• [WHAT THIS TASK INVOLVES] Set down the passage of the Timothy Gorzeński biography word for word, from "He was a member" up to and including "the Poznań University.".

• [SOURCE TEXT]
######

Timothy Gorzeński (1743–1825) was a Polish Bishop of the Roman Catholic Church. He was Bishop of Poznań from 1809–1825,  Archbishop of Gniezno and Primate of Poland from 1821–1825.

Early life
He was born into the Nałęcz noble family on   March 20, 1743 in Dobrzyca His parents Francis and Anna were owners of the Dobrzyckich estate at Deręgowskich.

In 1765 he began theological studies at the Seminary of the Missionin Kraków and in 1763, with the Pontifical commissions, he became Canon at the Poznań Cathedral, and in 1776 a Canon at the Cathedral of Kraków.  He was also at this time Rector of St. Michael's Hospice, Kraków. In 1775 he went to Rome, where he studied law returning to Poznań in 1777, and later back to Kraków.

Career
In 1780 he moved to Warsaw as a delegate of the Kraków Curia to the main Court of the Crown. A year later he received the Order of Saint Stanislaus and the position of clerk of the Holy Crown. Beginning in 1788, he served as Chancellor of the Duchy of Severian, as it turned out as the last. In 1790 he was the nominal Bishop of Smolensk Oblast.

He was a member of the Confederation of the four-year Sejm where he pushed for the introduction of the Constitution of the 3rd May. After the Third Partition of Poland he returned to Kraków then briefly resided in Vienna, and in 1804 he moved again to Poznań. Where Frederick William III appointed him Bishop of Poznań in 1806, but the Napoleonic Wars prevented his induction until 1808. In 1810 he began work on establishing the Poznań University.

######

• [INFORMATION GIVEN]
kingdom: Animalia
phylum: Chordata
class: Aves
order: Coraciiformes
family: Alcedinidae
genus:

######

• [ANSWER TO THIS TASK]
He was a member of the Confederation of the four-year Sejm where he pushed for the introduction of the Constitution of the 3rd May. After the Third Partition of Poland he returned to Kraków then briefly resided in Vienna, and in 1804 he moved again to Poznań. Where Frederick William III appointed him Bishop of Poznań in 1806, but the Napoleonic Wars prevented his induction until 1808. In 1810 he began work on establishing the Poznań University.